Tall Tale?

October 24, 2007 They are known as the Liberty City Seven, a reference to the poor section of Miami where they were arrested and where the FBI says the Sears Tower attack took shape.

When federal authorities took down the alleged conspiracy last year, they claimed to have interrupted a major domestic terrorism plot.

December, 2005: with sounds of the season bleeding onto it's hidden camera, it was the FBI, not Santa Claus, coming to town to shoot this covert meeting in a Miami hotel room, a meeting between the government secret agent and Narseal Batiste on the right.

Batiste, once a delivery truck driver on the streets of Chicago, had become the target of a federal domestic terror investigation.

The paid informant was posing as an al Qaeda operative, planted by the feds to bust a suspected home grown terror plot targeting Chicago and other cities across America, including Miami and New York.

"This whole war could be won if we win one city, you know what that city is, Chicago," said Batiste on tape.

Six months later, federal agents stormed a warehouse where Batiste allegedly trained radical followers to carry out attacks on government offices and skyscrapers.

"The Empire State Building and, uh, the Sears Tower. With those two buildings down all radio communication is out," Batiste said on the tape.

Those words were backed up by a promise of firepower, lots of it, including machine guns. And nearby residents fueled speculation that an attack was imminent.

"Whole head wrapped up just the eyes showin' and they were standing guard, one here one there, like soldiers," said one neighbor.

The tapes and testimony of the paid FBI informant are the centerpieces of the federal case against Batiste and his six alleged associates, underway for the past month. Prosecutors have shown jurors photos of potential targets allegedly taken by the defendants.

Marlene Phanor denies her brother ever took photos of Sears Tower or FBI buildings. She said he didn't even own a computer.

Family members of the accused say those meetings that took place were religious ceremonies, and the military training was just for self-protection in a dangerous neighborhood.

"I know he don't have the heart to no kill someone or try to attempt to do anything like that," said one defendant's father.

"Americans are the targets because they are Muslims," said M. Cherif Bassiouni, DePaul University. The terrorism expert is sharply critical of the prosecution and contends the men were entrapped by a suspect informant.

"It's all a part of a bigger political agenda and unfortunately the Department of Justice has fallen prey to it," said Bassiouni.

Bassiouni ridicules investigators for believing that the accused terrorists were serious when they discussed filling restaurant salt shakers with poison to kill people.

"Man, that would be a hell of a day for America, that's gonna be worse than anthrax," the informant said on tape.

"This idea of a salt shaker is so simplistic, so out of reach in terms of plausibility, if you are speaking to anyone who is involved in anti-terrorism and ask are these people for real, the answer would be these are a bunch of jokers who don't know what they are talking about," said Bassiouni.

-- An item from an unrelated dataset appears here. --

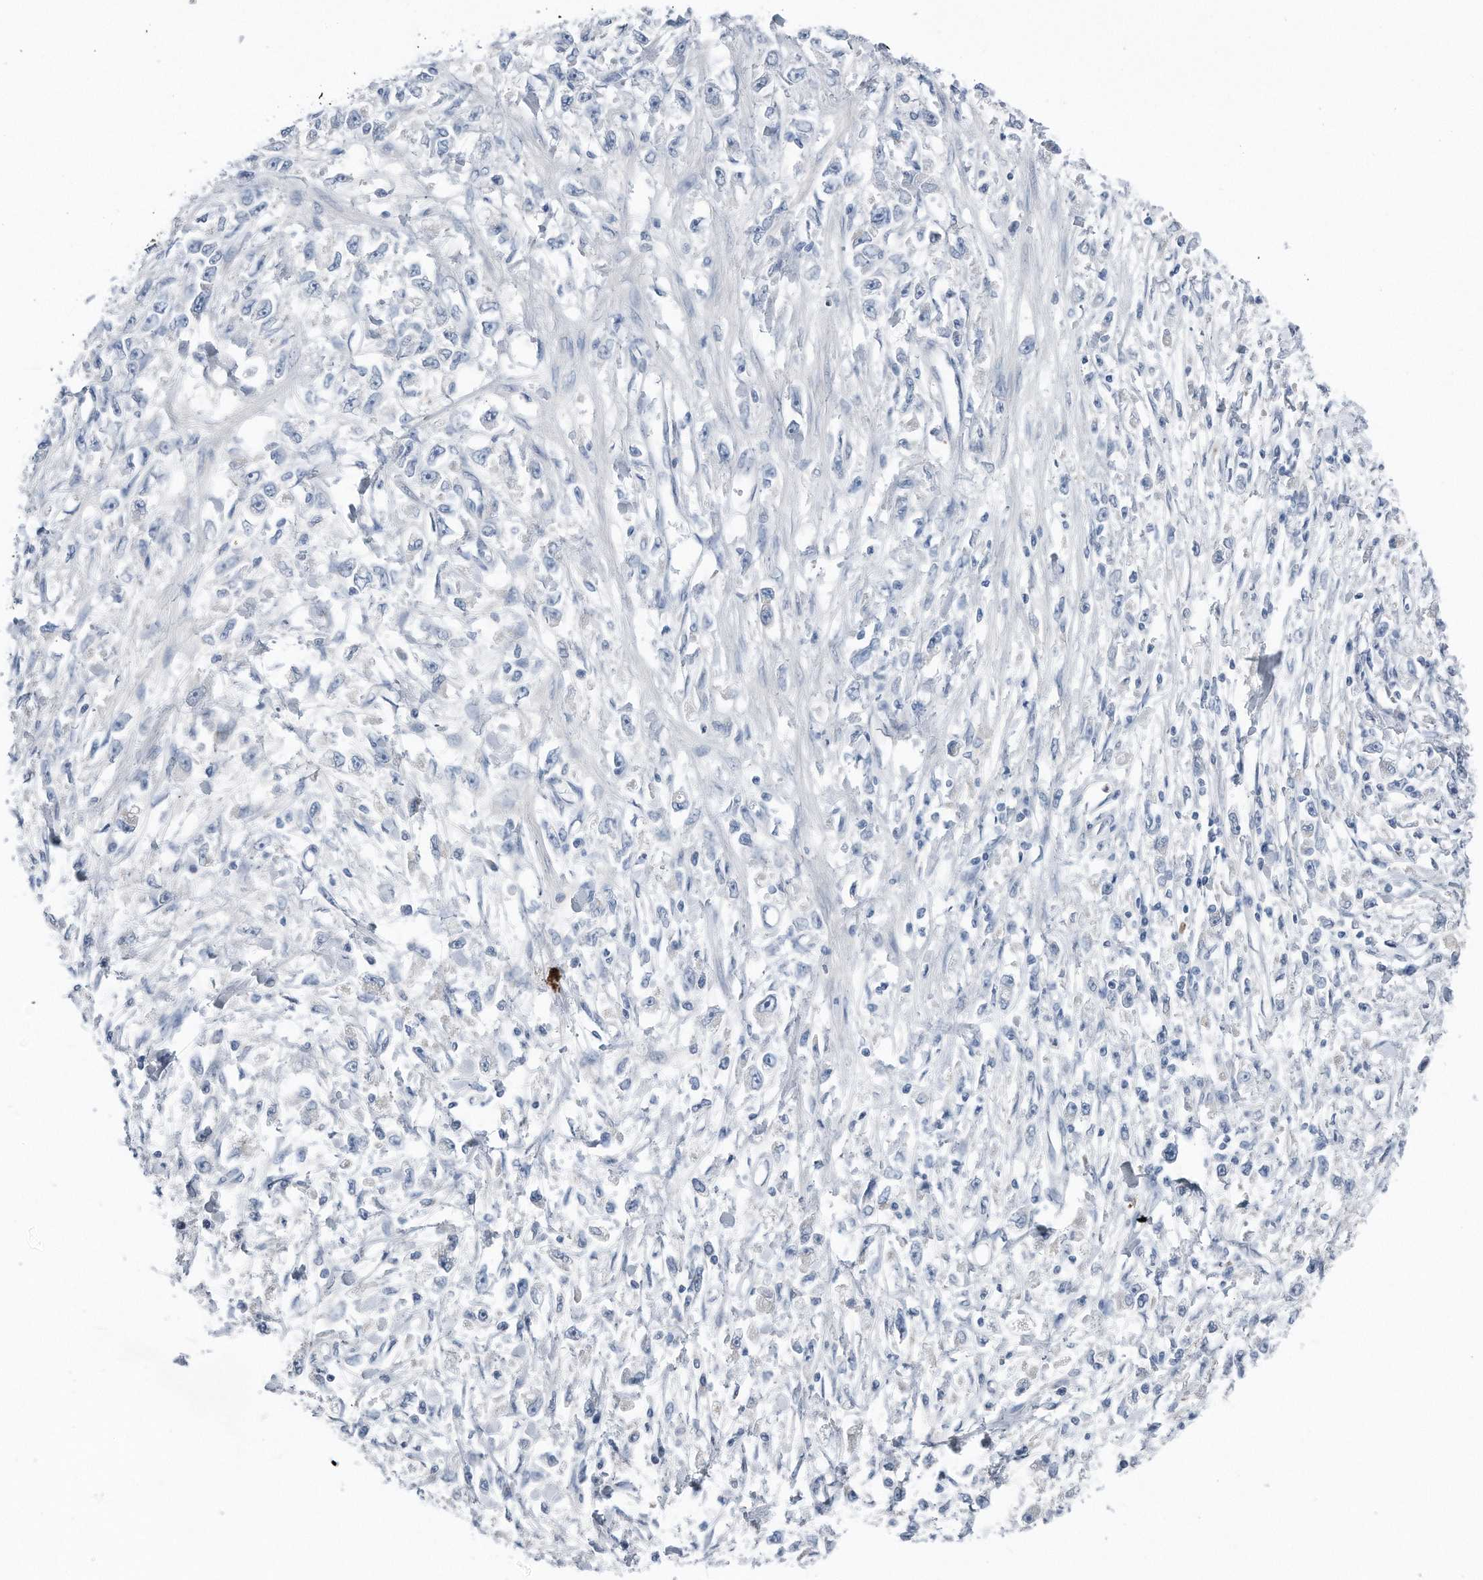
{"staining": {"intensity": "negative", "quantity": "none", "location": "none"}, "tissue": "stomach cancer", "cell_type": "Tumor cells", "image_type": "cancer", "snomed": [{"axis": "morphology", "description": "Adenocarcinoma, NOS"}, {"axis": "topography", "description": "Stomach"}], "caption": "An image of human stomach cancer is negative for staining in tumor cells.", "gene": "YRDC", "patient": {"sex": "female", "age": 59}}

The government hopes these tapes will prove the Liberty Seven are clever conspirators, especially Batiste, known as "Brother Naz" and "Prince Manna," who claimed his Chicago gang membership would allow him to rally an army of "street soldiers."

"I can get 5,000... soldiers in Chicago. So what we need, we need to have the gangs go crazy in the streets, see what I am saying, cause massive confusion," Batiste said on tape.

The management of the Sears Tower says the Liberty City Seven were telling a tall tale. In a statement to the I-Team, building general manager Thomas Dempsey says: "It's clear in this case that these misguided and ill-equipped defendants never went beyond talk of far-fetched criminal acts. The bottom line is that no imminent threat to Sears Tower ever existed."

The trial has just completed its first month of evidence and will probably last through November. If convicted, the Liberty City Seven each face up to 70 years in prison.